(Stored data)
────────────────────

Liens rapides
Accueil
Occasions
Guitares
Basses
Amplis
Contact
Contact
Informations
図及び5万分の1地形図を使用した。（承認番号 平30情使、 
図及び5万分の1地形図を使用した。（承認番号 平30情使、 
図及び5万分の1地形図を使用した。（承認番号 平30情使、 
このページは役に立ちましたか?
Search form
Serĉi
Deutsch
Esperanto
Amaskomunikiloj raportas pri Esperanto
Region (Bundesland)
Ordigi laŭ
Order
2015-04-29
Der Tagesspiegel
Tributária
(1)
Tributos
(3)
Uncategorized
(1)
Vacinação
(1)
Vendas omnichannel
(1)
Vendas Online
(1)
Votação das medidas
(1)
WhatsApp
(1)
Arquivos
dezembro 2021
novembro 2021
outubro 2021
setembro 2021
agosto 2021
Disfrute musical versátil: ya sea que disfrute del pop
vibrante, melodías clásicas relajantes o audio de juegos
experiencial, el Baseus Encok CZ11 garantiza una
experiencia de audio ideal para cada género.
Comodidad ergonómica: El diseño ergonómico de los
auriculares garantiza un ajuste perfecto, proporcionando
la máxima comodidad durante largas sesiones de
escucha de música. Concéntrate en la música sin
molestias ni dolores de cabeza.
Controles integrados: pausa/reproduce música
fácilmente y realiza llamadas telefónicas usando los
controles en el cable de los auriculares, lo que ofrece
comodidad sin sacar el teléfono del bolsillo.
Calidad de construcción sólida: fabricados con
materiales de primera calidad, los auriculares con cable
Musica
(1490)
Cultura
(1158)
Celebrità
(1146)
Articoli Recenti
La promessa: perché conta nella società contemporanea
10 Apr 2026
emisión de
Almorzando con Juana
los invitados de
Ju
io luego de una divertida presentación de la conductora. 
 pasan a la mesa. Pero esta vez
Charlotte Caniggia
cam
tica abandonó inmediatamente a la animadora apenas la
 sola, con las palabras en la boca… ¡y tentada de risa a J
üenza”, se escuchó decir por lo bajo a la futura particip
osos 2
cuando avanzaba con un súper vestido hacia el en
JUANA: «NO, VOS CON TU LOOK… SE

────────────────────

- [Try it]: Copy the entries above exactly. Miss none of them.

- [Solution below]:
Liens rapides
Accueil
Occasions
Guitares
Basses
Amplis
Contact
Contact
Informations
図及び5万分の1地形図を使用した。（承認番号 平30情使、 
図及び5万分の1地形図を使用した。（承認番号 平30情使、 
図及び5万分の1地形図を使用した。（承認番号 平30情使、 
このページは役に立ちましたか?
Search form
Serĉi
Deutsch
Esperanto
Amaskomunikiloj raportas pri Esperanto
Region (Bundesland)
Ordigi laŭ
Order
2015-04-29
Der Tagesspiegel
Tributária
(1)
Tributos
(3)
Uncategorized
(1)
Vacinação
(1)
Vendas omnichannel
(1)
Vendas Online
(1)
Votação das medidas
(1)
WhatsApp
(1)
Arquivos
dezembro 2021
novembro 2021
outubro 2021
setembro 2021
agosto 2021
Disfrute musical versátil: ya sea que disfrute del pop
vibrante, melodías clásicas relajantes o audio de juegos
experiencial, el Baseus Encok CZ11 garantiza una
experiencia de audio ideal para cada género.
Comodidad ergonómica: El diseño ergonómico de los
auriculares garantiza un ajuste perfecto, proporcionando
la máxima comodidad durante largas sesiones de
escucha de música. Concéntrate en la música sin
molestias ni dolores de cabeza.
Controles integrados: pausa/reproduce música
fácilmente y realiza llamadas telefónicas usando los
controles en el cable de los auriculares, lo que ofrece
comodidad sin sacar el teléfono del bolsillo.
Calidad de construcción sólida: fabricados con
materiales de primera calidad, los auriculares con cable
Musica
(1490)
Cultura
(1158)
Celebrità
(1146)
Articoli Recenti
La promessa: perché conta nella società contemporanea
10 Apr 2026
emisión de
Almorzando con Juana
los invitados de
Ju
io luego de una divertida presentación de la conductora. 
 pasan a la mesa. Pero esta vez
Charlotte Caniggia
cam
tica abandonó inmediatamente a la animadora apenas la
 sola, con las palabras en la boca… ¡y tentada de risa a J
üenza”, se escuchó decir por lo bajo a la futura particip
osos 2
cuando avanzaba con un súper vestido hacia el en
JUANA: «NO, VOS CON TU LOOK… SE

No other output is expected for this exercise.